TASKS AND EXERCISES:
1 - In the teacher-pay essay, what did the young software developer say the issue comes down to?
2 - Please condense the paragraph of the teacher-pay essay that begins "This is a business lesson gone wrong" into a few short sentences, keeping its main points.
3 - Carry on the teacher-pay essay from its final sentence.
----- PASSAGE PROVIDED -----
A BUSINESS VIEW ON TEACHERS’ SALARIES & PERFORMANCE PAY

When I was a classroom teacher, I was a big proponent of compensating teachers based on performance. A bit later on, I remember having a subsequent conversation with a brilliant young software developer… While I was focused on raising the level of respect for teachers, he summed up the issue quite simply: Teachers need to get paid more. I thought about it…

Today, we’ve learned some lessons from the school reform movement. We see that accountability measures and tying educators’ pay to performance encouraged cheating by the very people who had previously acted as role models to our children.

This is a business lesson gone wrong. Salespeople get bonuses, but in many cases, they have a more controlled and linear relationship with their sales. However they get to selling you a widget, you can definitively count how many items they’ve sold. In education, you can’t count the same way—because the exchange is intangible. (There are some other things wrong with this approach – for another time.)
----- INFORMATION SHOWN -----
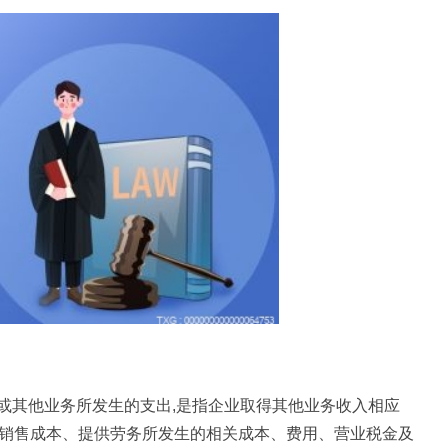
或其他业务所发生的支出,是指企业取得其他业务收入相应
务的销售成本、提供劳务所发生的相关成本、费用、营业税金及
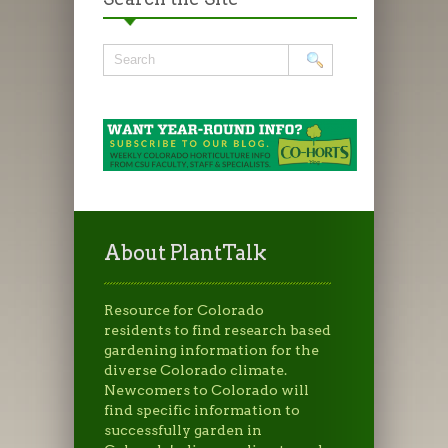
About PlantTalk
Resource for Colorado
residents to find research based
gardening information for the
diverse Colorado climate.
Newcomers to Colorado will
find specific information to
successfully garden in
-----
ANSWERS:
1 - Teachers need to get paid more.

2 - Tying teachers' pay to performance is a business lesson gone wrong. Salespeople earn bonuses, often with a more controlled and linear link to their sales, so the number of items they sell can be counted exactly. In education the exchange is intangible, so it can't be counted that way. The approach has other flaws, left for another time.

3 -
But if we were to raise the salary of teachers across the board, we might increase the chances that that really great leader/thinker/teacher/writer/counselor considers the classroom over the corporate office. More importantly, our teachers can live in comfort and have the mental, spiritual, and intellectual wealth to pour back into the classroom. This can be a first step to making education an attractive field for talented resources, so we can raise our nation’s educational consciousness.

Recognition is not the reason great teachers teach. I still want respect for teachers, but dangling data-driven prizes in front of educators is not the way to get priceless results. Great teachers are great because they invest their hearts, minds, talents and souls into their students. Attracting high-quality teachers and supporting them is probably the best step for education reform.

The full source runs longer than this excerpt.